Causes and contributing factors

Analysts attributed causation to a confluence of automated strategies, order types, and market structure. Large sell programs placed by institutional firms using execution algorithms linked to participants like Waddell & Reed interacted with aggressive algorithmic programs operated by high-frequency firms including GETCO and Virtu Financial. Route-to-fill logic, liquidity mirage effects cited by Nanex, and the proliferation of order types such as immediate-or-cancel and flash orders across venues accentuated feedback loops studied by academics at Columbia University, New York University, and Princeton University. The coupling of cash equities with index futures traded on the CME Group allowed price transmission between venues operated by CME Group and Intercontinental Exchange, while market makers faced quoting obligations under rules administered by FINRA and exchange bylaws. Contributing infrastructure issues involved matching engine latency, order message traffic spikes, and strategies exploiting sub-second arbitrage across BATS Global Markets, Direct Edge, and NYSE Arca.

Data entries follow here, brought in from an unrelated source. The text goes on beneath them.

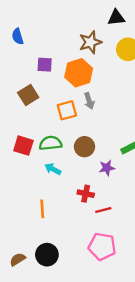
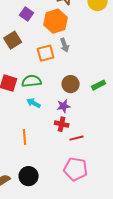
purple square: (45, 65) -> (27, 14), turned 32
brown circle: (84, 147) -> (71, 84), moved
purple star: (107, 168) -> (64, 106), moved

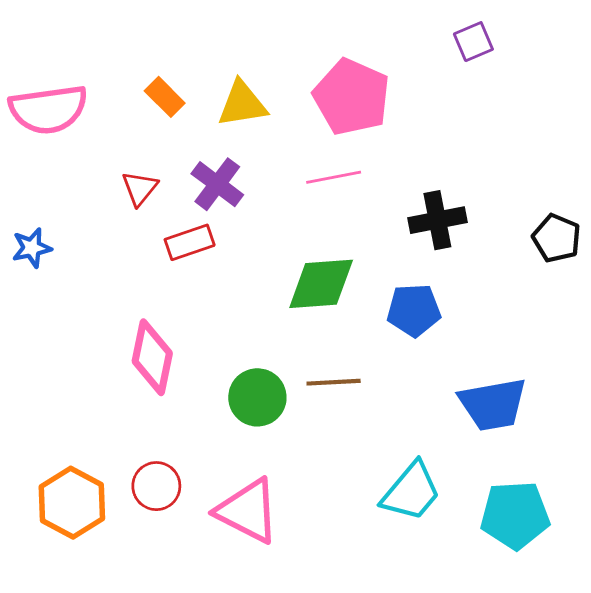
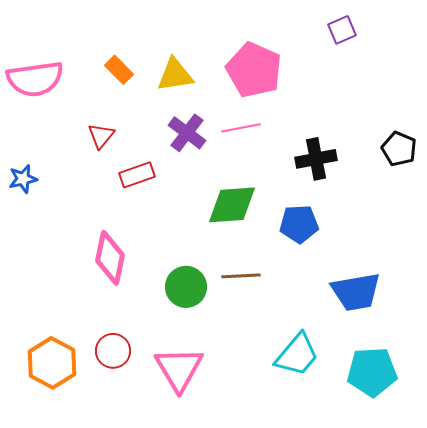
purple cross: (217, 184) -> (187, 133), moved
black pentagon: (557, 238) -> (399, 149), moved
pink triangle: (248, 511) -> (179, 369), turned 32

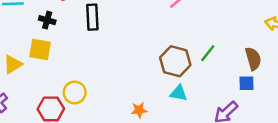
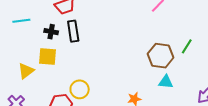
black rectangle: (92, 17) -> (73, 31), moved

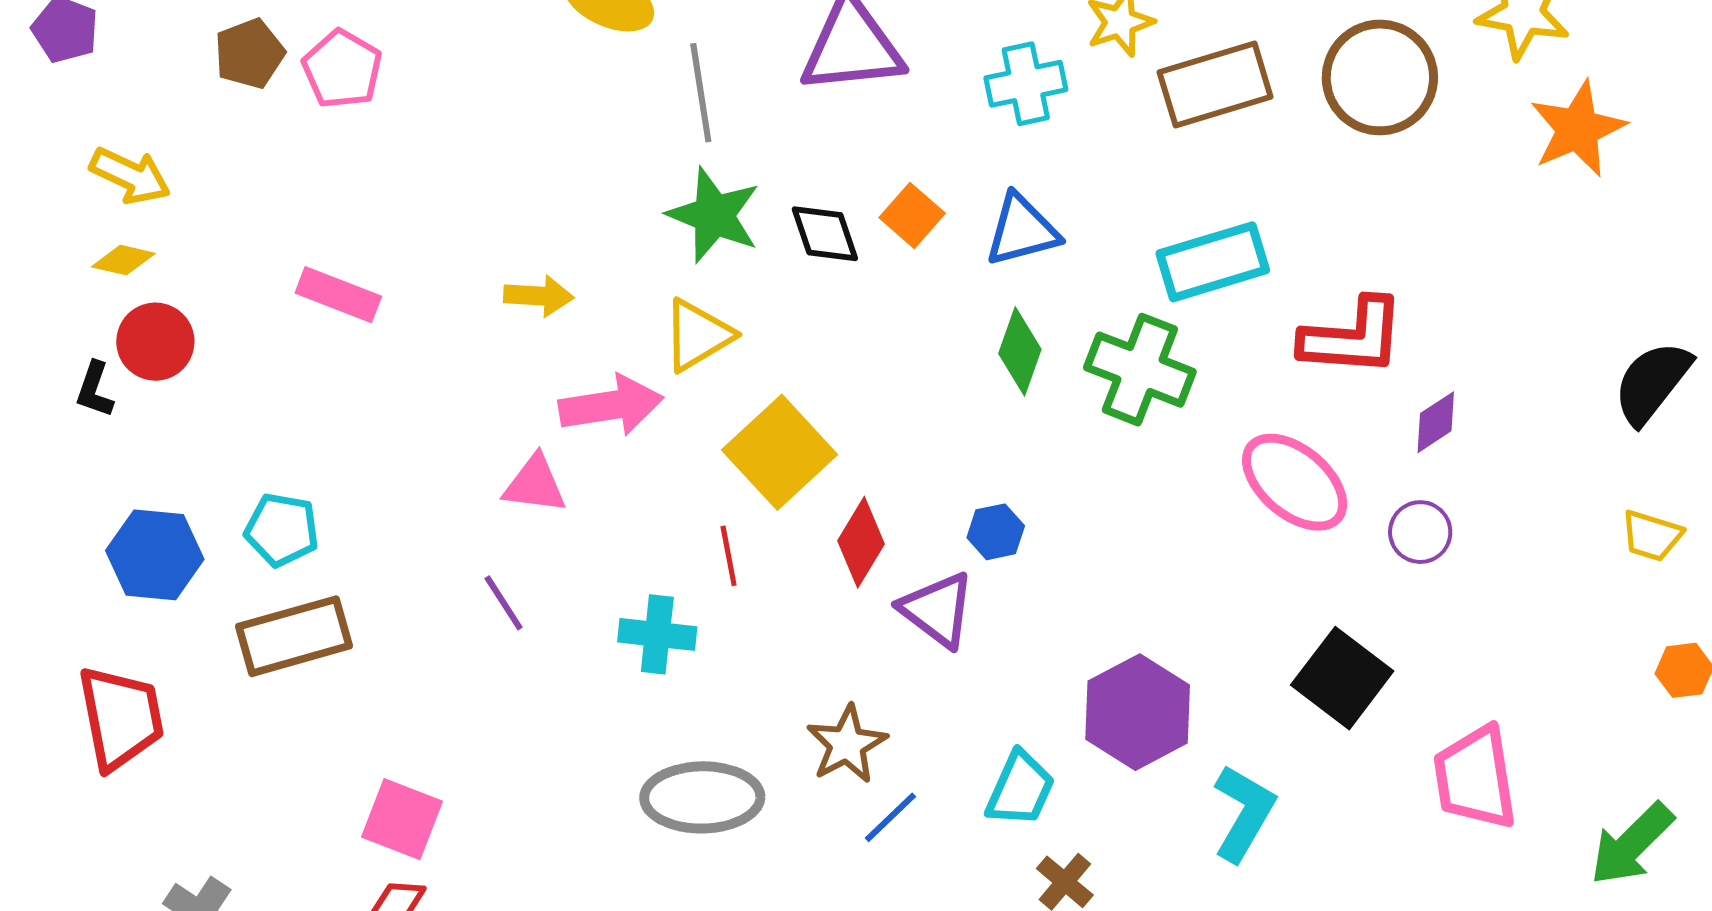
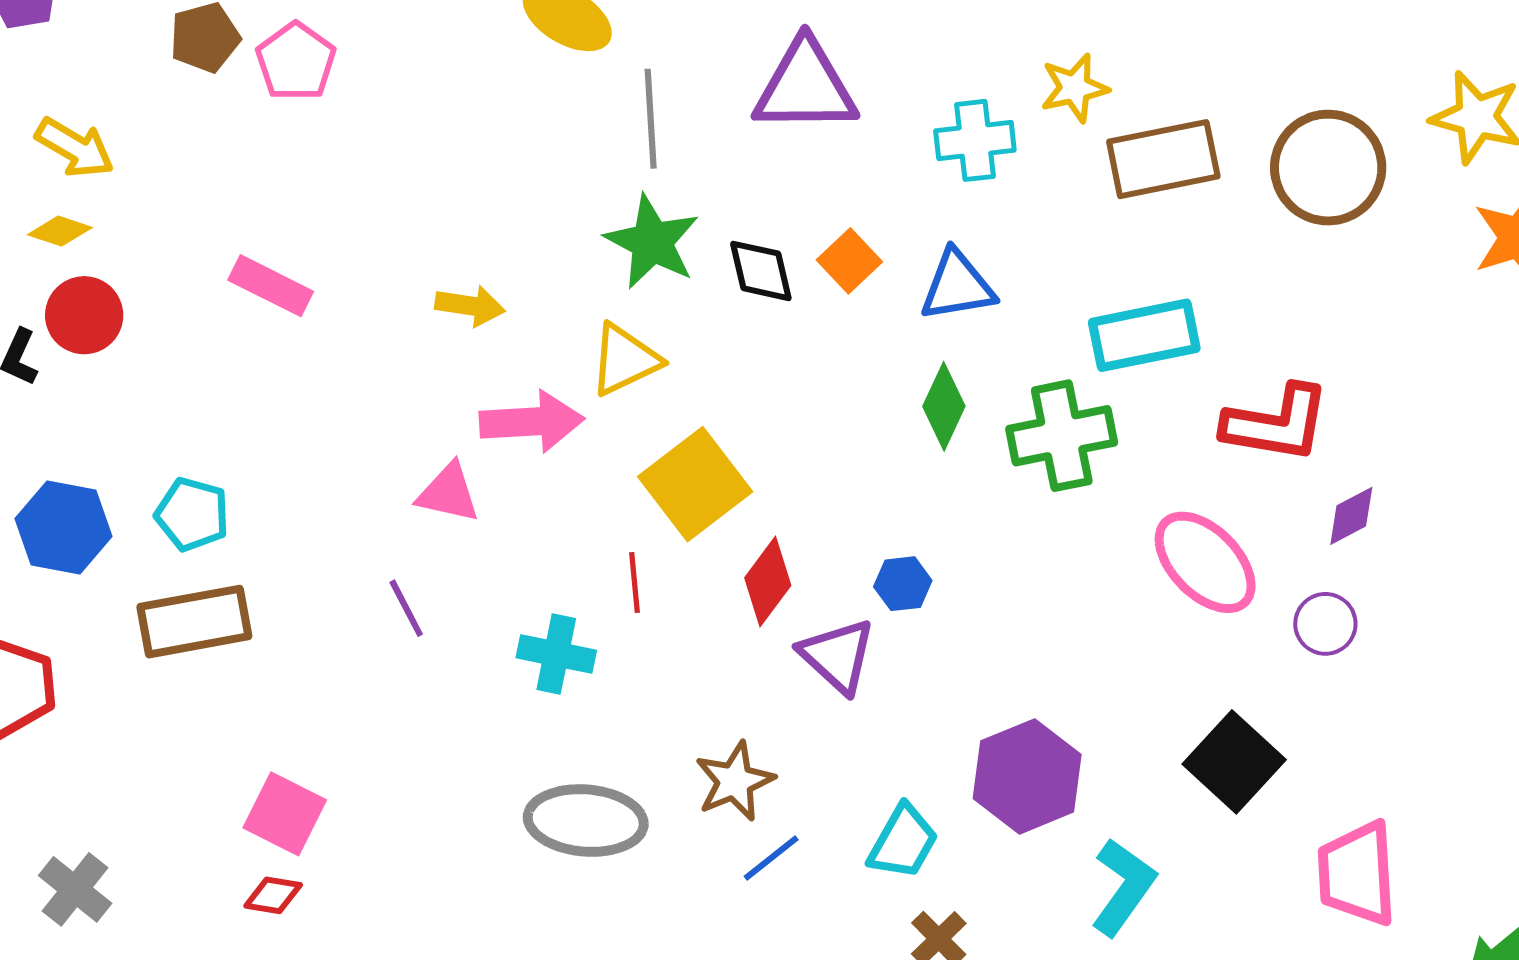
green cross: (1140, 370) -> (1062, 436), turned -38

Immediate market impact and responses

The abrupt plunge wiped tens of billions in market value from listings such as Procter & Gamble, General Electric, Walt Disney Company, and AT&T before rapid rebounds. Brokers and clearing firms including Pershing LLC and DTCC monitored margin and settlement risks; prime brokers and hedge funds rebalanced exposures. Exchanges implemented trade-halting mechanisms and issued cancellations under their rulebooks; the Securities and Exchange Commission convened emergency calls with exchange chiefs and trading firms. Media outlets such as The Wall Street Journal, Financial Times, Bloomberg L.P., and The New York Times reported market turmoil; politicians in United States House of Representatives and United States Senate demanded briefings. Trading volumes surged, while volatility benchmarks like the CBOE Volatility Index spiked, prompting temporary suspensions and the review of kill switches by firms like Goldman Sachs and JPMorgan Chase.

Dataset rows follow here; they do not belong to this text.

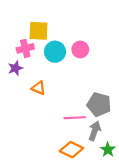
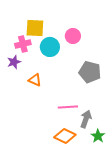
pink circle: (80, 49) -> (73, 36), moved
gray pentagon: (99, 104) -> (90, 72), moved

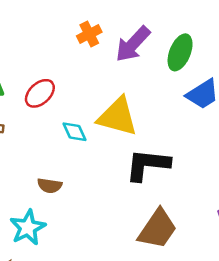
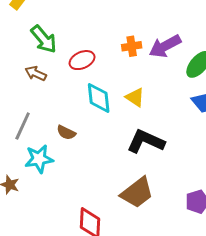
orange cross: (89, 34) -> (132, 46), moved
yellow triangle: (118, 117) -> (135, 97), size x0.6
cyan diamond: (75, 132) -> (99, 98), size x1.5

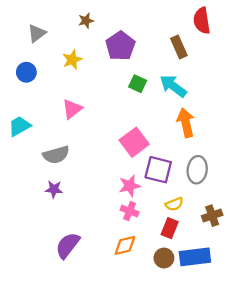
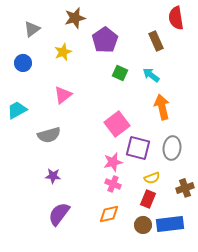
brown star: (86, 21) -> (75, 18), size x1.5
cyan arrow: (173, 86) -> (151, 75), size x0.7
purple star: (54, 189) -> (53, 176), moved

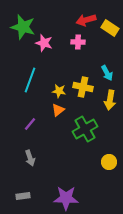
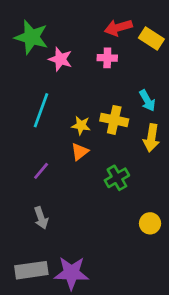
green cross: (85, 129) -> (117, 178), size x0.7
gray rectangle: (23, 196) -> (31, 270), size x1.6
purple star: (66, 198) -> (71, 273), moved

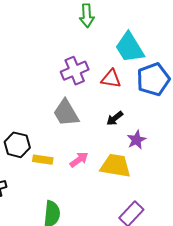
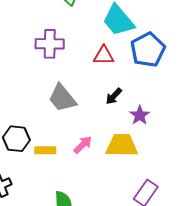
purple cross: (75, 71) -> (50, 44), moved, turned 32

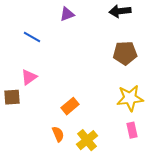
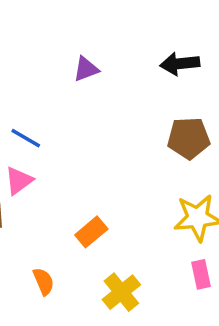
blue line: (32, 37) -> (26, 138), moved
orange semicircle: (58, 134) -> (44, 281), moved

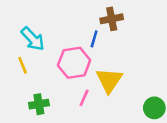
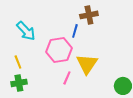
yellow line: (23, 65) -> (18, 62), moved
green cross: (39, 104) -> (19, 83), moved

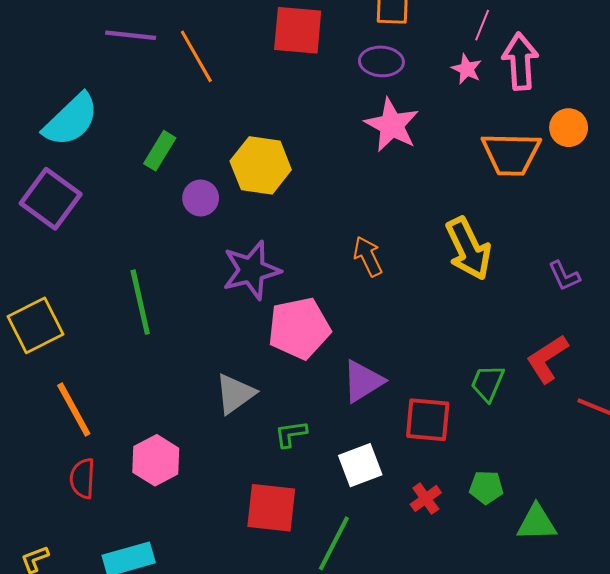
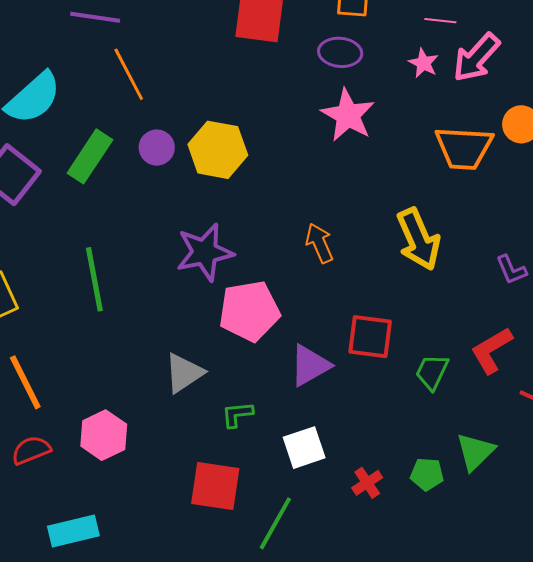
pink line: (482, 25) -> (440, 21), turned 72
orange line: (196, 56) -> (129, 74), moved
pink arrow: (520, 61) -> (476, 58), turned -136
green rectangle: (160, 151) -> (90, 156), moved, size x1.4
purple circle: (201, 198) -> (157, 148), moved
red square: (428, 420) -> (370, 337), moved
red semicircle: (82, 478) -> (31, 450), turned 63
green triangle: (537, 523) -> (475, 452), moved, turned -45

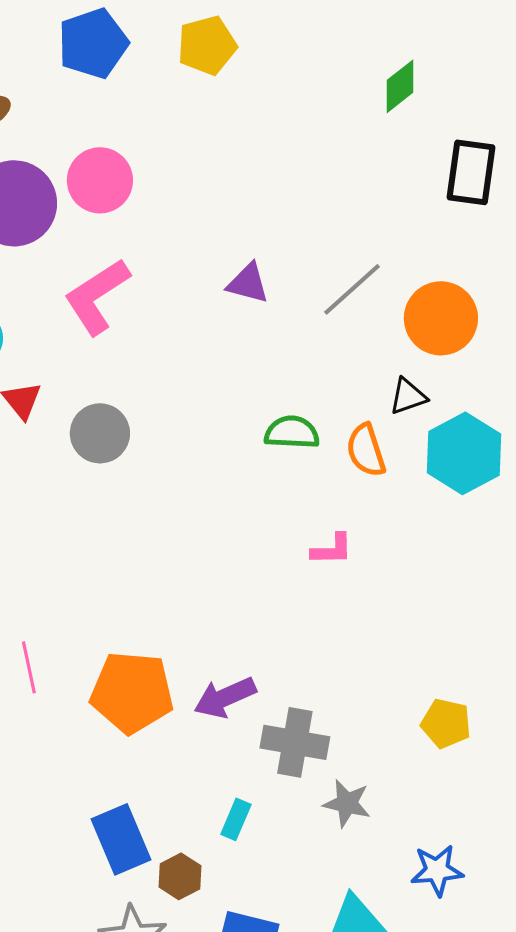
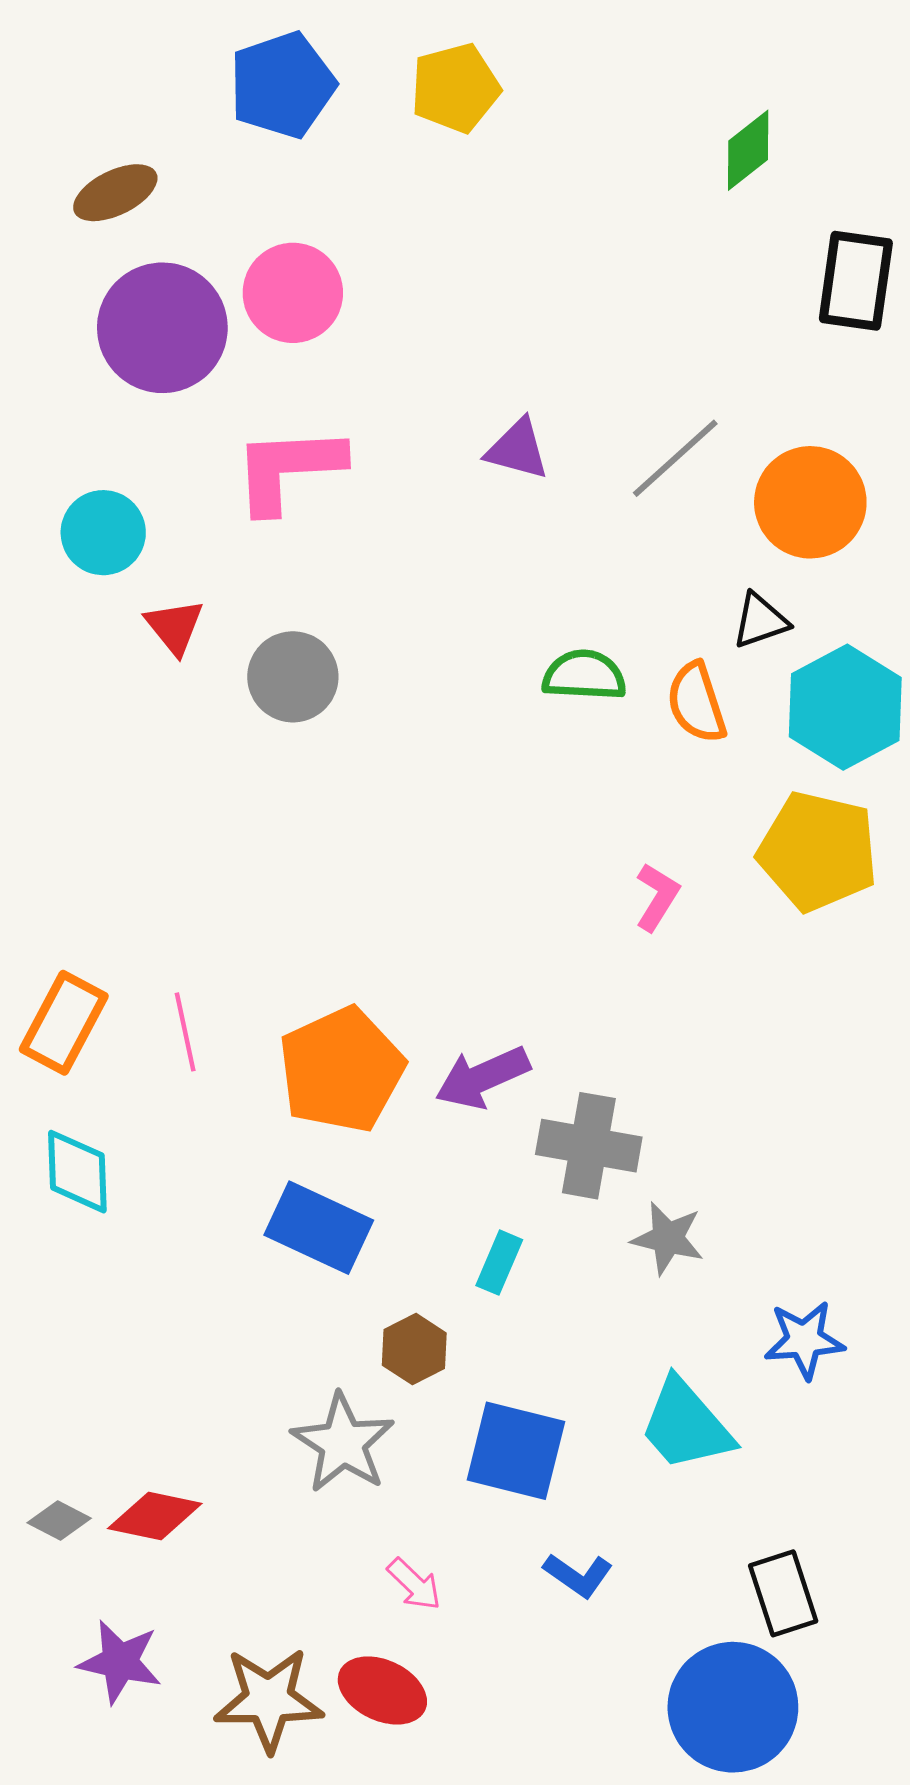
pink L-shape: (97, 296) -> (288, 469), turned 30
pink L-shape: (332, 549) -> (657, 897), moved, turned -57
orange pentagon: (132, 692) -> (341, 1070), turned -30
yellow pentagon: (446, 723) -> (818, 851), moved, size x1.6
blue rectangle: (121, 839) -> (319, 1228), moved, turned -42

Investigations and regulatory findings

Joint inquiries by the Securities and Exchange Commission and Commodity Futures Trading Commission produced a report describing a complex interaction between a large sell order from Waddell & Reed and algorithmic trading responses, naming the role of automated execution and market fragmentation without alleging criminal intent. Subsequent enforcement actions and filings examined conduct by firms such as Navinder Sarao's case involving spoofing prosecuted by the United States Department of Justice and litigated in United States District Court. The SEC and CFTC recommended enhancements to market data dissemination, circuit breaker regimes, and coordination among exchanges including NYSE, NASDAQ, and CME Group; academic critiques invoked research from London School of Economics, University of Oxford, and Stanford University.

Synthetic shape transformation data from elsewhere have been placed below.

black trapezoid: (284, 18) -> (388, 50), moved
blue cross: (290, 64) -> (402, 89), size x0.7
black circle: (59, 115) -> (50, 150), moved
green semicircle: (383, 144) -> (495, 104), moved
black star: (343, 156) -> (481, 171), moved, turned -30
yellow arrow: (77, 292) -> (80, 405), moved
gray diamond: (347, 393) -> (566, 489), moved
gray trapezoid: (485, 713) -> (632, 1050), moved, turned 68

Reforms, safeguards, and long-term consequences

Regulatory reforms accelerated adoption of market-wide circuit breakers, single-stock trading pauses, and changes to order type transparency across NYSE, NASDAQ OMX, and BATS Global Markets. The SEC adopted rules to modernize market structure, while the CFTC enhanced oversight of futures and cleared products at CME Group. Firms like Goldman Sachs, Morgan Stanley, Citigroup, and JPMorgan Chase invested in risk controls, kill switches, and latency monitoring; industry bodies including SIFMA and FAST promoted best practices. The episode influenced debate over systemic risk, algorithmic governance, and the role of proprietary trading entities such as Renaissance Technologies and Two Sigma, and informed international coordination with regulators from Financial Stability Board, International Organization of Securities Commissions, and central banks including the Federal Reserve. Long-term, markets saw structural changes in liquidity provision, surveillance technologies, and academic discourse at institutions like Massachusetts Institute of Technology and Harvard University about the resilience of automated markets.